Painful choices - funding gap threatens refugee response in Lebanon
BEIRUT, 9 April 2013 - The UN Refugee Agency (UNHCR) and partner UN agencies and NGOs today warned that lack of funding is forcing to cut basic programmes and humanitarian assistance for Syrian refugees in Lebanon.
"The plans are in place, the staff is ready, but the funds are drying up…" said Ninette Kelley, UNHCR Representative in Lebanon." Agencies including UN and NGOs are forced into the impossible situation of having to prioritize equally compelling programmes. At this level of funding vital programmes to ensure food, clean water, schooling for children, health care and shelter for newly arrived refugees are simply impossible."
There are currently over 400,000 Syrian refugees in Lebanon, a country with a population of little more than four million. Over 3,000 people are registered every single day. Exactly one year ago, there were only 10,000 Syrian refugees in Lebanon.
The fourth inter-agency funding appeal's planning figure of 300,000 people by June 2013 was surpassed in mid-February. Only one third of the funding has been received.
“In one month, and with the current funding, more than 400,000 Syrian refugees in Lebanon will no longer receive food assistance” said Etienne Labande, Head of Country Operation for the World Food Programme in Lebanon. “I am extremely concerned that without continued funding we will see increased tensions and further displacement in an already tense environment.”
The number of Syrian refugees unable to pay their monthly rent is increasing and more families are finding themselves at risk of being evicted from their current accommodation. Agencies have so far weather-proofed 700 dwellings and rehabilitated over 100 collective shelters in order to provide minimum acceptable living conditions. Rehabilitations to host community houses have also helped shelter thousands of refugees while benefiting vulnerable Lebanese. Forty-four new buildings have been identified which require similar interventions, but the funding needed to start work is not there.

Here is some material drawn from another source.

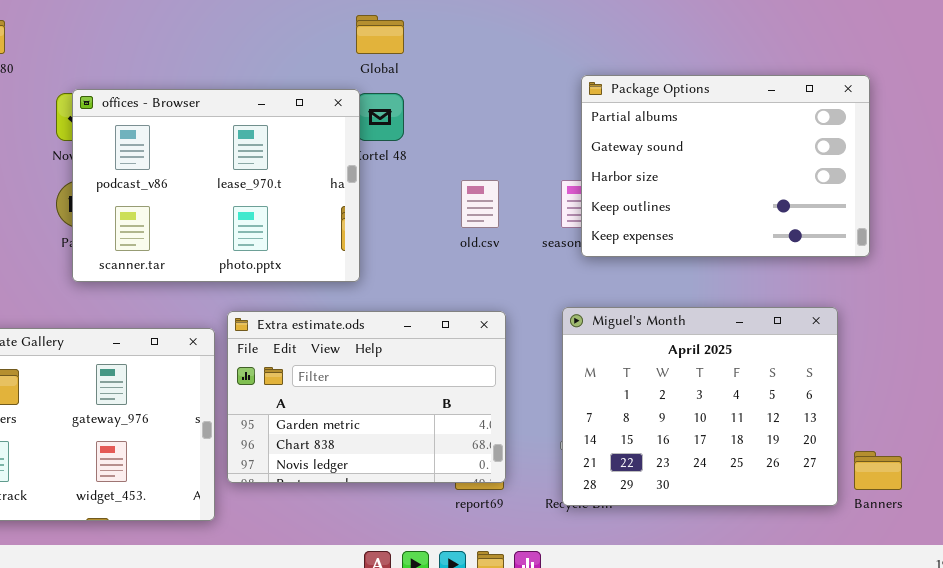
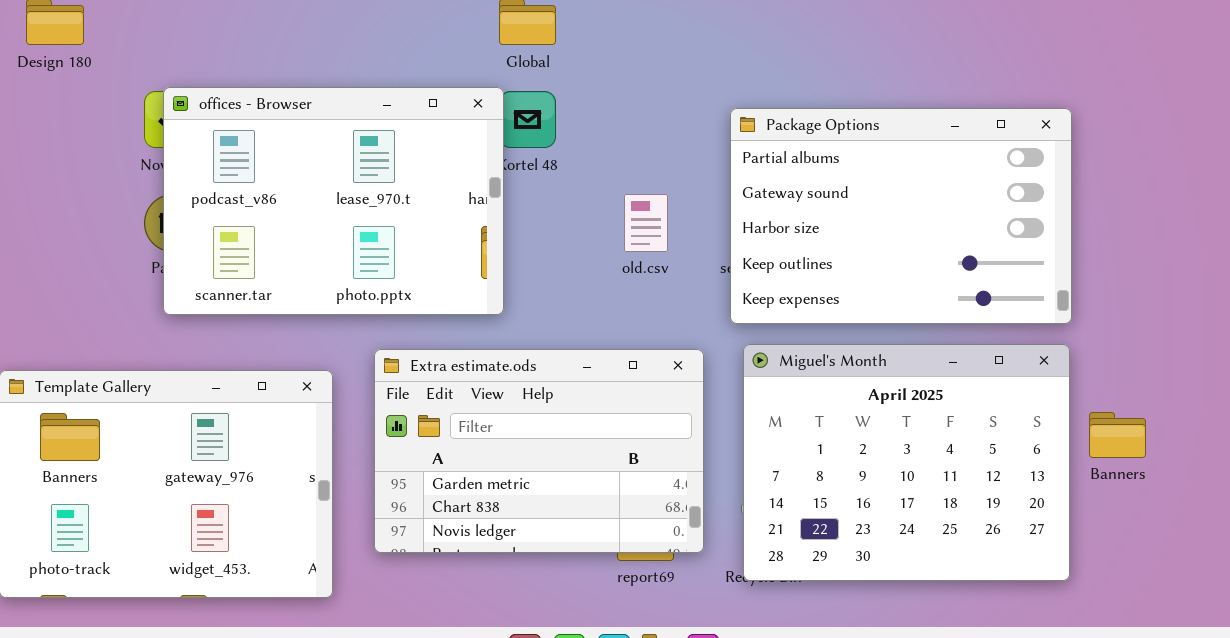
Package Options: [581,75,870,257] -> [730,108,1072,324], moved
Extra estimate.ods: [227,311,506,483] -> [374,349,704,553], moved
Banners: [854,451,902,490] -> [1089,412,1146,458], moved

The risks of overcrowding in existing shelters are clear. This is causing increasing tensions with host communities that have been extraordinarily generous so far. Lack of services and support to refugees and hosting communities is deepening instability in the country.
Healthcare is a significant part of the budget. Secondary healthcare interventions at the 85 per cent level will have to be reduced. Currently over 11,000 refugees benefit from primary health care support on a monthly basis, and an additional 3,000 receive secondary health care.
The risk of diarrhea, hepatitis A and skin diseases will also increase without water and sanitation improvements. With summer fast approaching, receiving the funds to start these projects in the coming month is vital.
Some 30,000 school-aged children have registered in Lebanese public schools and have been assisted with school grants. Many adolescents require further support including through remedial classes to adapt and continue attending school.
Annamaria Laurini from UNICEF stated that, “The children affected by this crisis - making up more than half of the refugee population - are facing challenges that risk lasting, disastrous impact on their lives. If significant additional funding is not received soon, UNICEF will be unable to respond to exponentially growing needs of these most vulnerable victims of this human tragedy.”
Urgent funding is needed for education and children's programmes. Putting on hold programmes to help families get their children back to school, increase psycho-social support for traumatized children and put in place outreach schemes to identify children at risk is an essential part of the humanitarian response.